* [Task goal]:
Transcribe word for word the stretch of the JPEG encoding passage below from "Progressive encoding does" through "changes around 2014.".

If you open a JPEG in a hex editor, you can see this structure directly. The DQT segment contains the exact quantization tables the encoder used, which is why you can identify the source software of a JPEG with reasonable accuracy by inspecting them.

Why "progressive" JPEGs exist

A standard ("baseline") JPEG stores its data in scan order: the file is read from top to bottom, and the decoder can only display lines that have arrived. A progressive JPEG reorders the same coefficients across multiple scans, lower-frequency first, so that an early partial download gives a blurry version of the whole image rather than a sharp top half.

Progressive encoding does not change the quality. It is a different way to write the same compressed bytes for better perceived loading on slow connections. mozJPEG, Mozilla's modernized libjpeg fork, encodes progressively by default and is the reason "save for web" output got smaller without quality changes around 2014.

Putting it together

If you trace one pixel through the pipeline: a color value gets averaged with its three neighbors (subsampling), participates in a 64-coefficient transform (DCT), has each coefficient divided by a number from a fixed table and rounded (quantization), and is written down as part of a Huffman-coded zigzag scan. The reverse on decode reconstructs an approximation.

The smaller your quality setting, the larger the numbers in step 5's table, and the more zeros you end up with in step 6. The file shrinks because the encoded data is mostly zeros, and your image gets the four kinds of damage we covered in the explainer.

FAQ

Why does the DCT use cosines and not sines?

The DCT-II (the variant JPEG uses) is closely related to the discrete Fourier transform but uses only cosines because it implicitly assumes the input is even-symmetric. That assumption gives the transform better energy compaction on natural images than a DFT would, with no complex numbers.

* [Material supplied]:
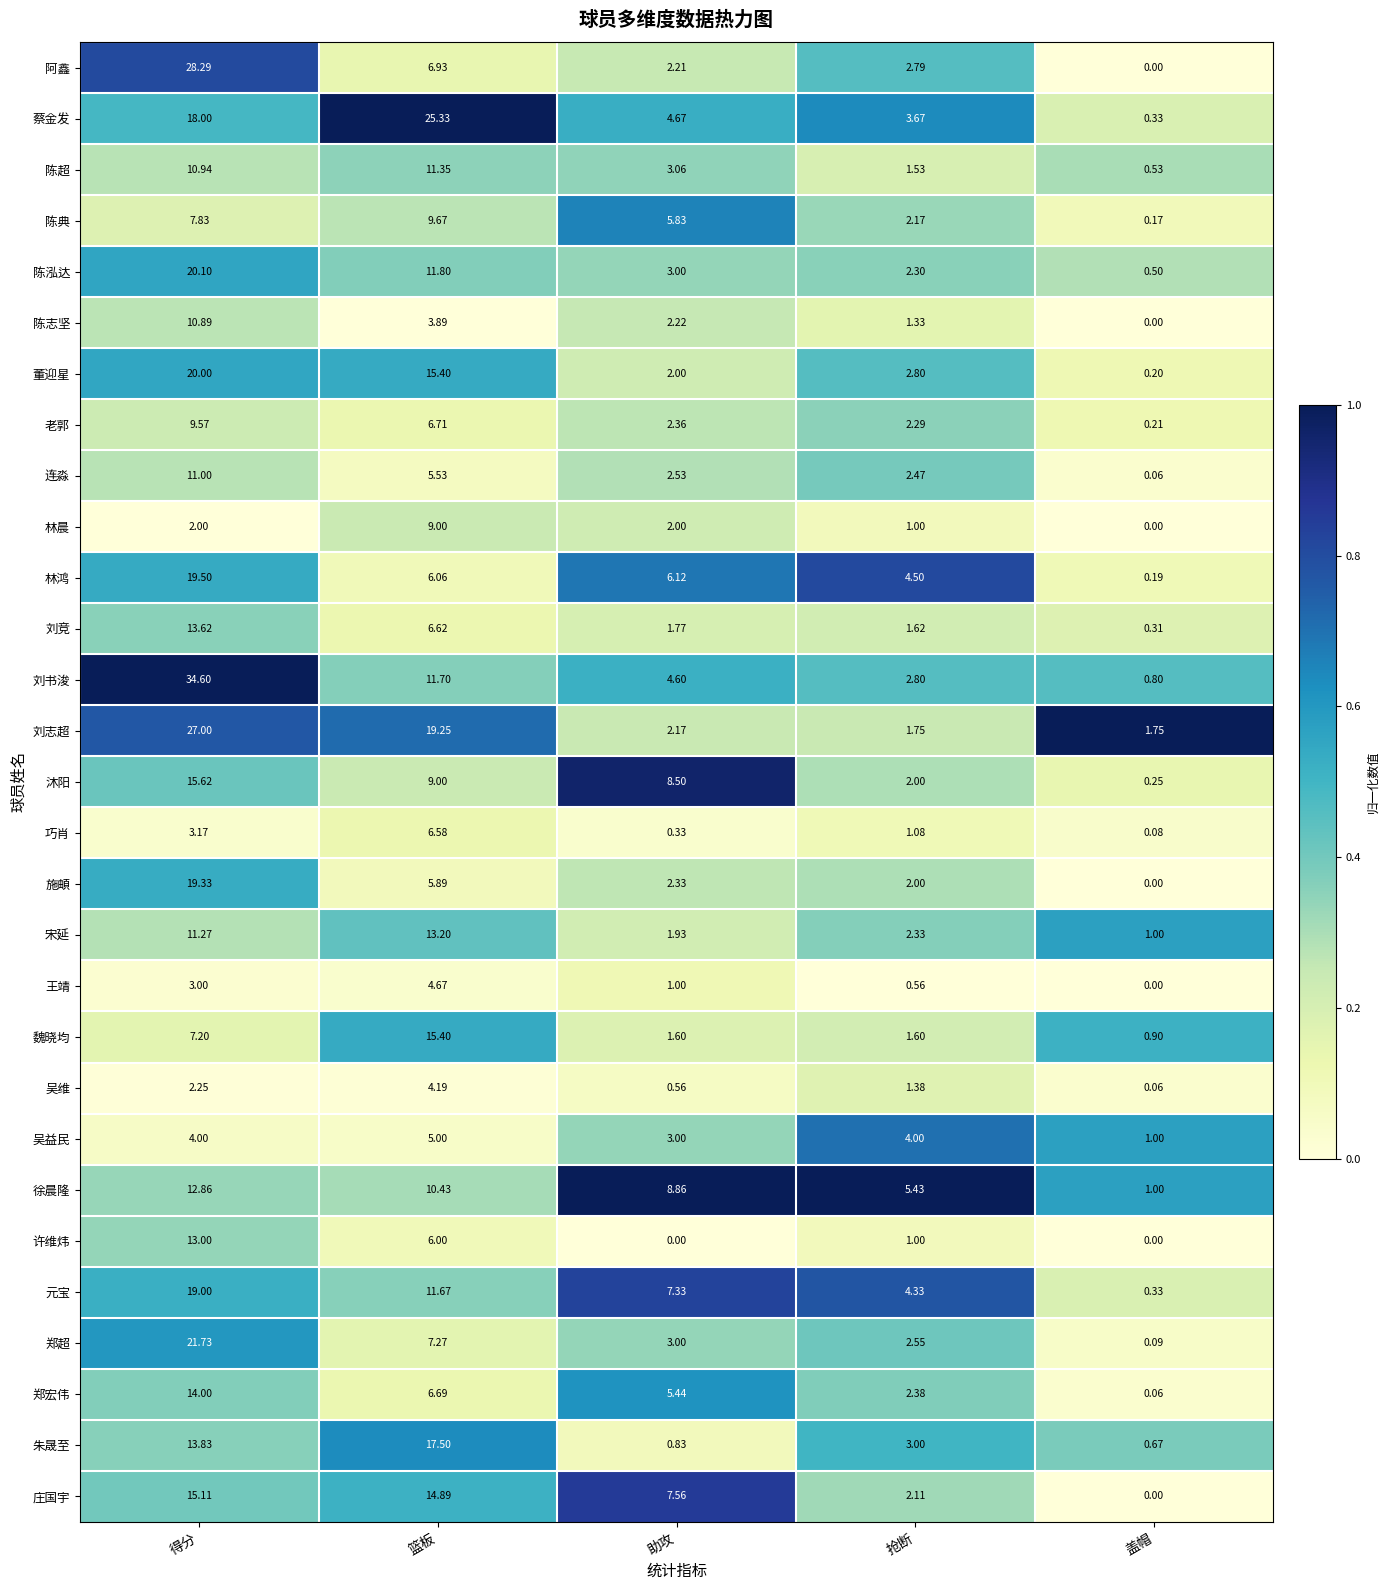

At which label does 魏晓均 reach its peak?

篮板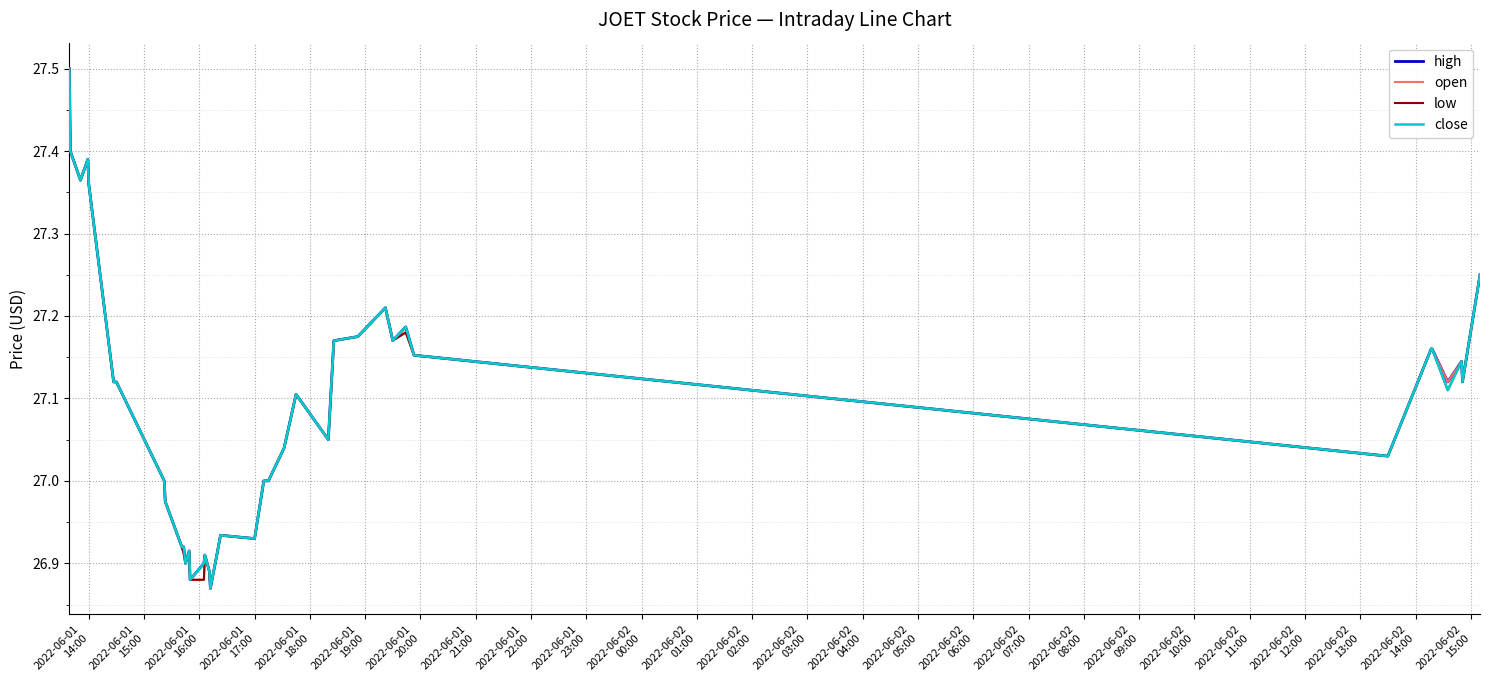

Does the chart display data point markers on the line(s)?

No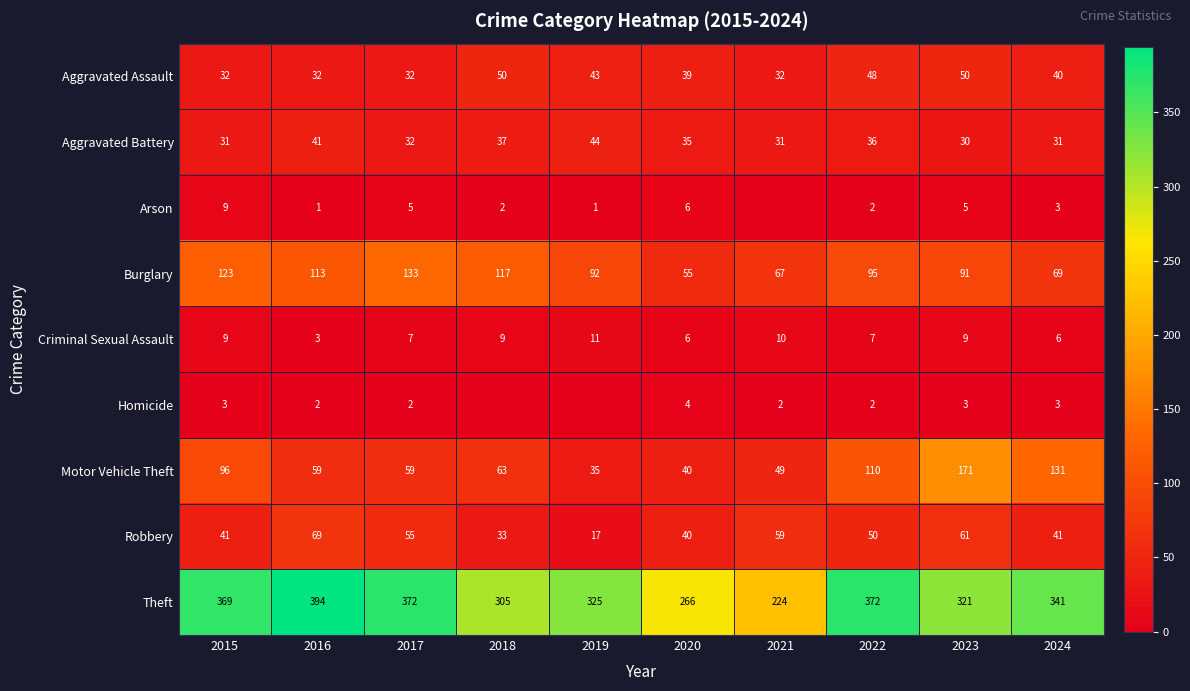

The Aggravated Assault series shows 32 at 2016. True or false?

True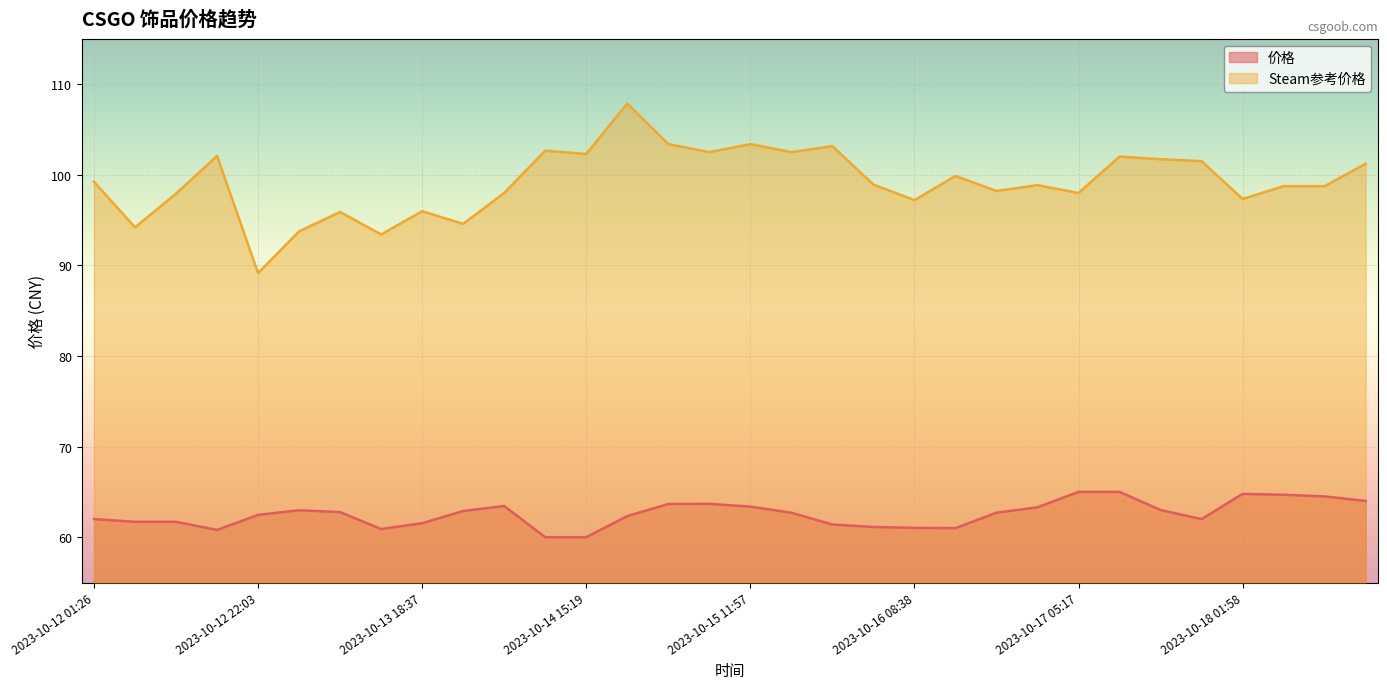

The value of 价格 at 2023-10-16 18:59 is 41.3. True or false?

False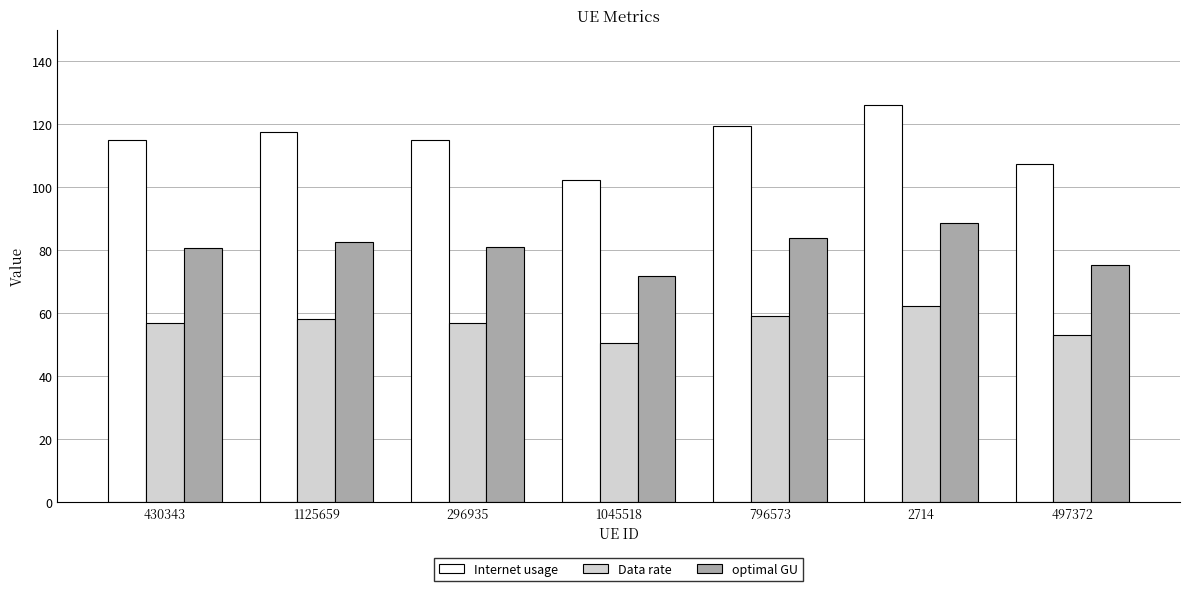

Which category has the lowest value in the optimal GU series?

1045518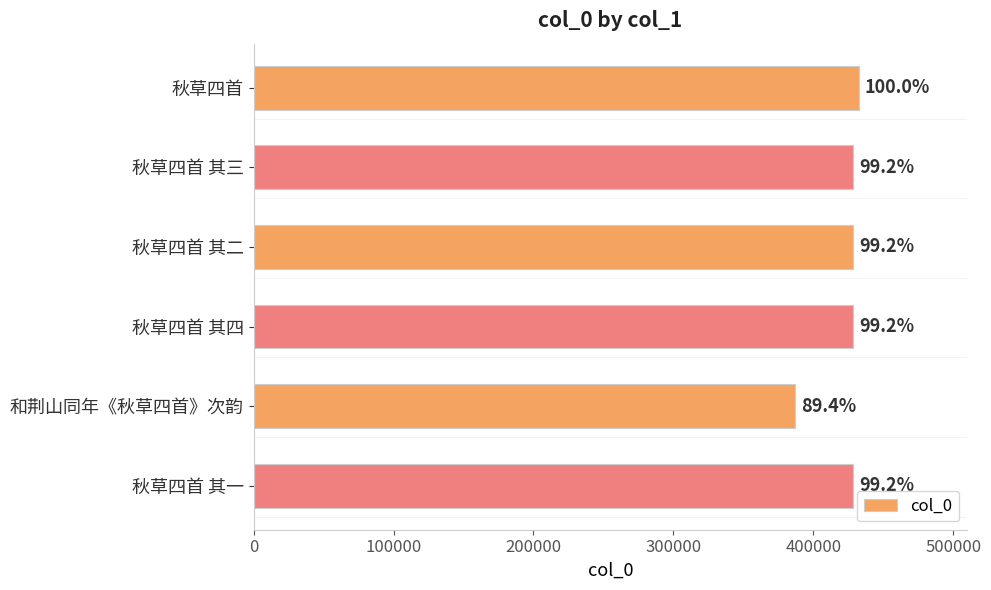

How many bars are there in total?

6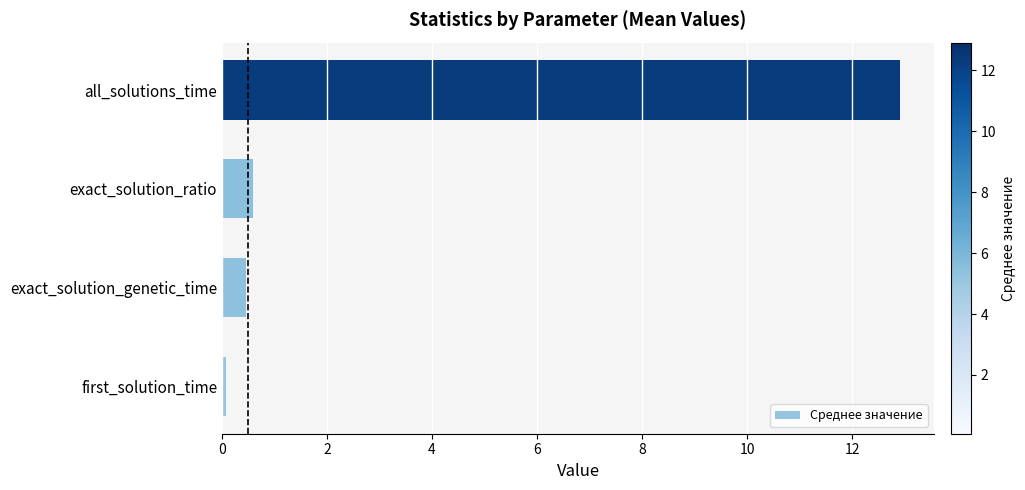

What is the average value?

3.5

* [Result of the exercise]:
Progressive encoding does not change the quality. It is a different way to write the same compressed bytes for better perceived loading on slow connections. mozJPEG, Mozilla's modernized libjpeg fork, encodes progressively by default and is the reason "save for web" output got smaller without quality changes around 2014.